Nothing looks better on a classic GTO then Cragars IMO, which came out in `66. I'm running 295-50-15s in the back and 14s on the front. Love the look of the wide tires on the back.


----------



## geeteeohguy (Feb 2, 2008)

I used to run Goodyear Custom Polysteels on mine, whitewalls. They were the stock size equivalent, 215/75/14, and I ran them with wheel covers on the '67. they looked stock. My '65 came with whitewalls from the factory, and I've run them on the steel wheels with hubcaps, too. I've been running the Rally 1 wheels for about 20 years, even theough my '65 came with Custom wheel covers. The early style Cragar SS or American Torque Thrust (Not the Torque Thrust D) look great on these cars, run true, balance easily, and are period correct. I had a Competition Orange '66 back in '80, and it had Cragar SS wheels on it...this was PRE Dukes of Hazzard, too!!


----------



## sdrake (Jan 8, 2010)

thanks guys, love the cragars, just didn't know how true they would be to the car. One year is close enough!

Ordering a set tonight.


----------



## geeteeohguy (Feb 2, 2008)

Just got on the Cragar website.....the Cragar SS was introduced in 1964! So, you're right there with being in the period.


----------



## MikeMcGinn (Apr 6, 2009)

I took Rukee's advide and went with the Crager's and 245 601 5 in the rear and 225 60 15 in the front.
IMO it looks great.
Mike


----------



## VettenGoat (Jun 19, 2007)

So Mike is running 245 60 x15s and Rukees running 295 50 x15s. So why am I getting inner sidewall chaffing during cornering when I'm running 245 70 x15on Rally I wheels no less?? Either you guys are running some manner of offset, or all 65s are not created equal!

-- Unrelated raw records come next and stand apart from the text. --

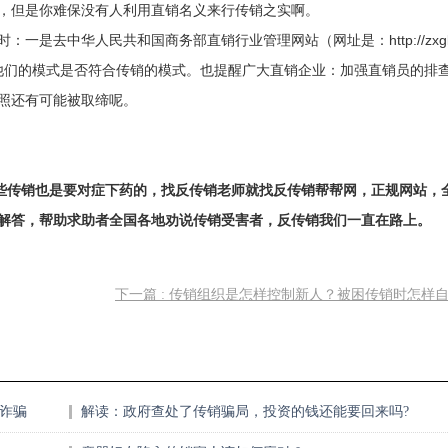
，但是你难保没有人利用直销名义来行传销之实啊。
是去中华人民共和国商务部直销行业管理网站（网址是：http://zxgl
销资格；二是看他们的模式是否符合传销的模式。也提醒广大直销企业：加强直销员的排
照还有可能被取缔呢。
传销也是要对症下药的，找反传销老师就找反传销帮帮网，正规网站，
解答，帮助求助者全国各地劝说传销受害者，反传销我们一直在路上。
下一篇 : 传销组织是怎样控制新人？被困传销时怎样
及诈骗
解读：政府查处了传销骗局，投资的钱还能要回来吗?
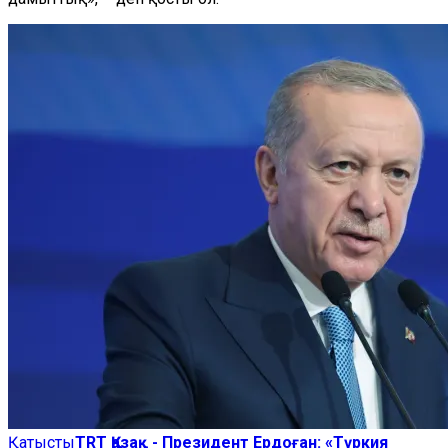
Қатысты
TRT Қазақ - Президент Ердоған: «Түркия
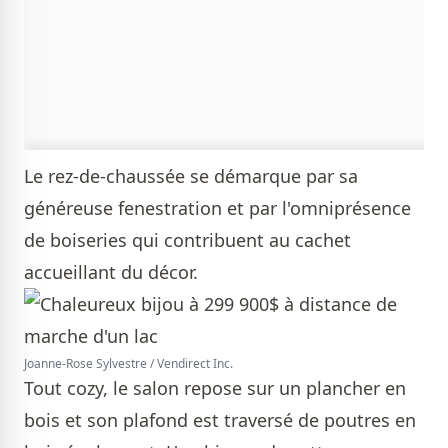
Le rez-de-chaussée se démarque par sa
généreuse fenestration et par l'omniprésence
de boiseries qui contribuent au cachet
accueillant du décor.
Joanne-Rose Sylvestre / Vendirect Inc.
Tout cozy, le salon repose sur un plancher en
bois et son plafond est traversé de poutres en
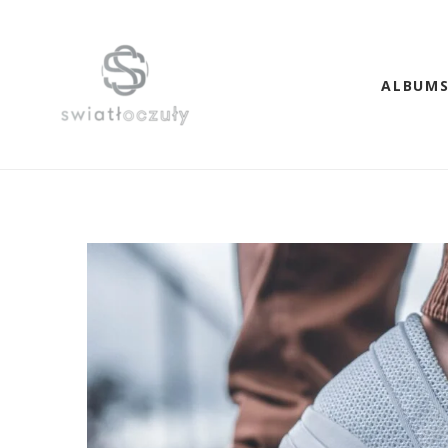
ALBUM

For what its worth, driveabilty vs. original appearance; I'm going with Redline radials after I smoke (or chaff) off this set of tires.


----------



## Rukee (Feb 8, 2007)

I trimmed the inside of my fender wells at least a 1/2 inch to get the tires to clear.


----------



## Thumpin455 (Feb 17, 2010)

Im more partial to Ansen slotted mags myself, but Cragars are cool too. I still like the Rally I wheel with some RWL tires, a 15x7 front and 15x8 rear.


----------